Effective field theory analysis of composite higgsino-like and wino-like thermal relic dark matter

TL;DR

This paper analyzes effective field theories for composite higgsino-like and wino-like dark matter, revealing how certain operators influence mass splittings, relic densities, and potential for higher mass dark matter candidates.

Contribution

It introduces dimension-five operators in the EFT framework that modify mass splittings and relic densities for composite dark matter models, expanding the viable mass range.

Findings

Higgsino-like dark matter can have lower masses (~tens to hundreds of GeV) due to dimension-five operators.

Wino-like dark matter remains at the standard thermal relic mass (~3 TeV) with no significant effects.

Electromagnetic dipole interactions can allow for dark matter masses an order of magnitude higher than usual.

Abstract

We study the effective field theory (including operators up to dimension five) of models in which dark matter is composite, consisting of either an electroweak doublet Dirac fermion (`higgsino-like dark matter') or an electroweak triplet Majorana fermion (`wino-like dark matter').
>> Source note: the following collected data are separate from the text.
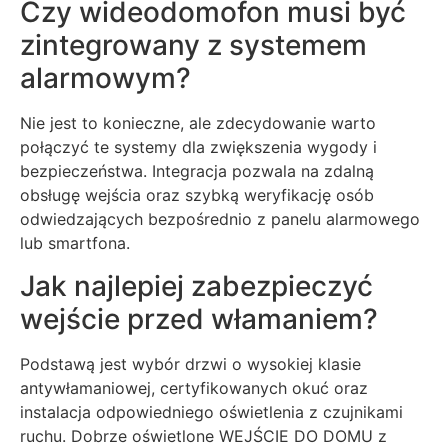
Czy wideodomofon musi być
zintegrowany z systemem
alarmowym?
Nie jest to konieczne, ale zdecydowanie warto
połączyć te systemy dla zwiększenia wygody i
bezpieczeństwa. Integracja pozwala na zdalną
obsługę wejścia oraz szybką weryfikację osób
odwiedzających bezpośrednio z panelu alarmowego
lub smartfona.
Jak najlepiej zabezpieczyć
wejście przed włamaniem?
Podstawą jest wybór drzwi o wysokiej klasie
antywłamaniowej, certyfikowanych okuć oraz
instalacja odpowiedniego oświetlenia z czujnikami
ruchu. Dobrze oświetlone WEJŚCIE DO DOMU z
Some of the dimension-five operators in the former case cause mass splittings between the neutralino and chargino states, leading to a depleted rate of coannihilations and viable thermal relic dark matter with masses of the order of tens to hundreds of GeV rather than the usual pure higgsino thermal relic mass of 1 TeV. No such effects are found in the latter case (where the usual thermal relic mass is 3 TeV). Other operators, present for both wino- and higgsino-like dark matter, correspond to inelastic electromagnetic dipole moment interactions and annihilation through these can lead to viable models with dark matter masses up by an order of magnitude compared to the usual values.